Stored data entries:
--- START ---

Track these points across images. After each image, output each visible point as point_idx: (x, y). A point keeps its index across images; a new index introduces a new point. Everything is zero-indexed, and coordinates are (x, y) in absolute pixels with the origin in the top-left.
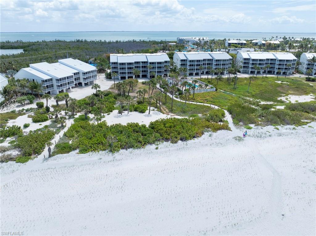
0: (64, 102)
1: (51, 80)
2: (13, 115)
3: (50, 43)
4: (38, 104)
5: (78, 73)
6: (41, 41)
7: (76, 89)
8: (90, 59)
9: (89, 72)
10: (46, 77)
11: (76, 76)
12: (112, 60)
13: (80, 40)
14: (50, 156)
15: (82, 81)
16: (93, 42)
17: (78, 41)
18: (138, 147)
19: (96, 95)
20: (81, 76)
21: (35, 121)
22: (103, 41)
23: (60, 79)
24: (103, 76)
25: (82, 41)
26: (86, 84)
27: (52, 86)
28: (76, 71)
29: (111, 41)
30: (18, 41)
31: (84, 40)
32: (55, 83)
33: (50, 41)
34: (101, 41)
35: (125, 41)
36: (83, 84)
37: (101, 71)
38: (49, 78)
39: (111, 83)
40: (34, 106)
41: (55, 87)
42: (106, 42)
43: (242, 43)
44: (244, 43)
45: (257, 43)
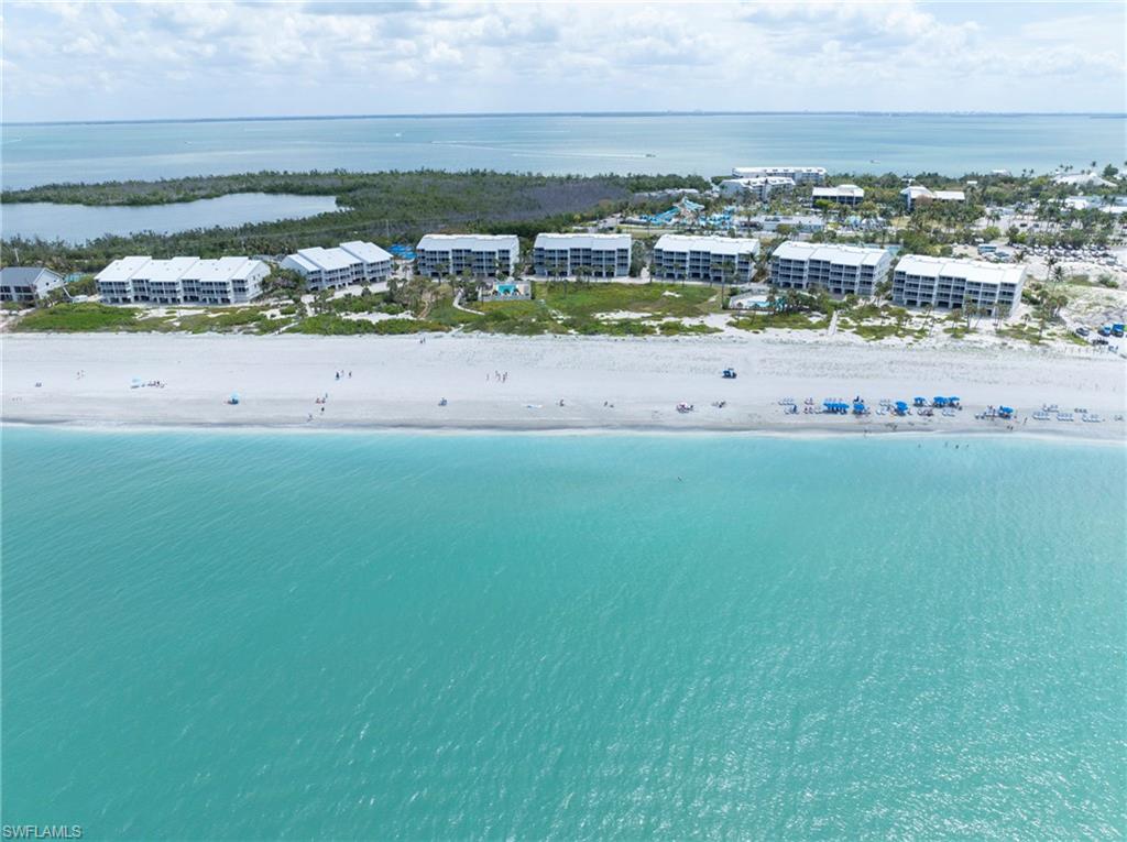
2: (267, 307)
5: (361, 264)
7: (354, 286)
9: (376, 264)
10: (312, 268)
11: (357, 269)
13: (481, 170)
14: (280, 333)
15: (366, 275)
17: (475, 173)
20: (366, 269)
23: (330, 272)
26: (373, 281)
27: (318, 279)
32: (323, 277)
34: (530, 174)
38: (318, 269)
41: (323, 281)
43: (850, 198)
44: (857, 198)
45: (906, 196)
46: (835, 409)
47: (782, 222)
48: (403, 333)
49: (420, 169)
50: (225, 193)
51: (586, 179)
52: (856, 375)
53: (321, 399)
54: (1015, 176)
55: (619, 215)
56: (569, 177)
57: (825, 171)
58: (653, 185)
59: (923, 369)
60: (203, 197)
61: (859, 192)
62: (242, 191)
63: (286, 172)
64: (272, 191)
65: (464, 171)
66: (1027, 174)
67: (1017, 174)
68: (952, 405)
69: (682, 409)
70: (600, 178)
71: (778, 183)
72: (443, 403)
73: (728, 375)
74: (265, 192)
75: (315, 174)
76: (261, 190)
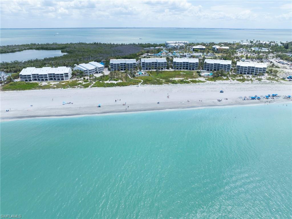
0: (92, 78)
1: (87, 70)
3: (76, 45)
4: (84, 78)
5: (97, 68)
6: (70, 43)
7: (95, 74)
8: (102, 60)
9: (101, 68)
10: (85, 69)
11: (96, 69)
12: (111, 62)
13: (97, 42)
14: (91, 87)
15: (98, 71)
16: (106, 44)
17: (95, 43)
18: (111, 87)
19: (103, 76)
20: (98, 69)
21: (84, 82)
22: (112, 43)
23: (90, 70)
24: (107, 69)
25: (97, 44)
26: (100, 72)
27: (87, 72)
28: (96, 67)
29: (118, 44)
30: (54, 43)
31: (99, 43)
32: (88, 72)
33: (76, 43)
34: (111, 43)
35: (128, 44)
36: (98, 72)
37: (106, 67)
38: (86, 69)
39: (109, 72)
40: (82, 79)
41: (88, 73)
42: (114, 44)
43: (202, 49)
44: (204, 49)
45: (214, 48)
46: (253, 98)
47: (191, 55)
48: (126, 86)
49: (79, 43)
50: (24, 50)
51: (127, 45)
52: (249, 90)
53: (124, 104)
54: (231, 43)
55: (147, 54)
56: (122, 44)
57: (188, 42)
58: (146, 46)
59: (263, 88)
60: (18, 51)
61: (204, 47)
62: (28, 49)
63: (38, 44)
64: (38, 49)
65: (92, 43)
66: (234, 43)
67: (232, 43)
68: (276, 96)
69: (219, 101)
70: (130, 45)
71: (181, 45)
72: (158, 103)
73: (221, 92)
74: (36, 49)
75: (48, 44)
76: (34, 49)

--- END ---

> [ABOUT THIS TASK]
Only the lines from the start of the records through the line containing "44: (244, 43)" should be repeated, word for word, with the pictures left out.

> [ANSWER TO THIS TASK]
Track these points across images. After each image, output each visible point as point_idx: (x, y). A point keeps its index across images; a new index introduces a new point. Everything is zero-indexed, and coordinates are (x, y) in absolute pixels with the origin in the top-left.
0: (64, 102)
1: (51, 80)
2: (13, 115)
3: (50, 43)
4: (38, 104)
5: (78, 73)
6: (41, 41)
7: (76, 89)
8: (90, 59)
9: (89, 72)
10: (46, 77)
11: (76, 76)
12: (112, 60)
13: (80, 40)
14: (50, 156)
15: (82, 81)
16: (93, 42)
17: (78, 41)
18: (138, 147)
19: (96, 95)
20: (81, 76)
21: (35, 121)
22: (103, 41)
23: (60, 79)
24: (103, 76)
25: (82, 41)
26: (86, 84)
27: (52, 86)
28: (76, 71)
29: (111, 41)
30: (18, 41)
31: (84, 40)
32: (55, 83)
33: (50, 41)
34: (101, 41)
35: (125, 41)
36: (83, 84)
37: (101, 71)
38: (49, 78)
39: (111, 83)
40: (34, 106)
41: (55, 87)
42: (106, 42)
43: (242, 43)
44: (244, 43)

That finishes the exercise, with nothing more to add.